A day after the Department of Energy released some 650 pages of details on its $16.5-billion nuclear-weapons budget request for 2020, the chair of the House Appropriations panel that funds the agency demanded more information on proposed weapons spending from Energy Secretary Rick Perry.
“With respect to nuclear weapons, this is not a budget that establishes clear priorities with a responsible plan to fund and execute those priorities,” Rep. Marcy Kaptur (D-Ohio), chair of the House Appropriations energy and water development subcommittee, told Perry Tuesday during a hearing on the agency’s 2020 budget request.
Kaptur asked whether Perry could provide any “ follow-on materials” about the proposed 2020 nuclear weapons and nonproliferation spending overseen by DoE’s National Nuclear Security Administration (NNSA). Perry said DoE would “work with” Kaptur’s office to provide “additional documentation” about the semi-autonomous agency’s 2020 request.
Kaptur did not say during the hearing exactly which information she wanted that DoE not include in the detailed NNSA budget request the agency released late Monday, ahead of the hearing.
Kaptur did say that she was concerned about NNSA cutting “key nonproliferation programs,” although she did not identify any by name.

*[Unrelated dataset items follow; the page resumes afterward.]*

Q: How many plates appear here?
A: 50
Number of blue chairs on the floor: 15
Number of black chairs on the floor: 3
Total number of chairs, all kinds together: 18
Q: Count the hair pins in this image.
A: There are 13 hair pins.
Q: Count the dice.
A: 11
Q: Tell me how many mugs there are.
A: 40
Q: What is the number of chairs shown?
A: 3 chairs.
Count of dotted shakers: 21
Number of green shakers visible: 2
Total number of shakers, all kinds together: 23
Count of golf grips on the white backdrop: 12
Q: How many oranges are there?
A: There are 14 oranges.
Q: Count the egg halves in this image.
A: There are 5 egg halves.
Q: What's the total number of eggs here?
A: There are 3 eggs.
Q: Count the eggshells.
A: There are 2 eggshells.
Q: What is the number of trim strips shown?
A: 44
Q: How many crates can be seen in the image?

NNSA requested some $16.5 billion in total for weapons, nonproliferation, and nuclear-Navy propulsion work for the budget year that begins Oct. 1. Weapons activities would get the biggest increase, if the budget request became law: nearly 12 percent to almost $12.5 billion, compared with the 2019 budget.
The biggest winner within the weapons activities budget is the program to extend the life of the W80 warhead so that it can tip the Air Force’s planned Long Range Standoff Weapon cruise missile late next decade. NNSA requested nearly $900 million for the W80-4 life-extension program for 2020: more than 35 percent above the 2019 budget of $655 million. The 2020 request is about 25 percent more than the agency, in last year’s budget request, projected it would seek for the weapon in 2020.
Meanwhile, the total NNSA nonproliferation budget — spending on activities to halt the spread of weaponizable materials around the world — would actually rise about 3 percent to almost $2 billion, if NNSA’s 2020 budget request became law. Within the nonproliferation account, however, NNSA plans to continue converting the Mixed Oxide Fuel Fabrication Facility (MFFF) at the Savannah River Site in Aiken, S.C., designed as a plutonium disposal facility, into a factory to annually produce 50 fissile warhead cores by 2030.
Kaptur decried the “massive” increase for weapons in the NNSA budget, worrying — as former NNSA Administrator Frank Klotz did just before he retired a little more than a year ago — that such increases will perhaps fatally stress a nuclear security enterprise that is “already at its maximum.”
Perry acknowledged that, telling Kaptur that “[t]he NNSA is going to be really strapped from the standpoint of both from financial and from staffing levels” as the 30-year, $1-trillion nuclear modernization and maintenance program started by the Obama administration in 2016 and supplemented by the Trump administration in 2018 continues.
Perry and NNSA Administration Lisa Gordon-Hagerty are slated to testify about NNSA’s budget request Thursday before the full Senate Armed Services Committee. Gordon-Hagerty and senior NNSA officials are scheduled to appear April 2 before the subcommittee Kaptur chairs.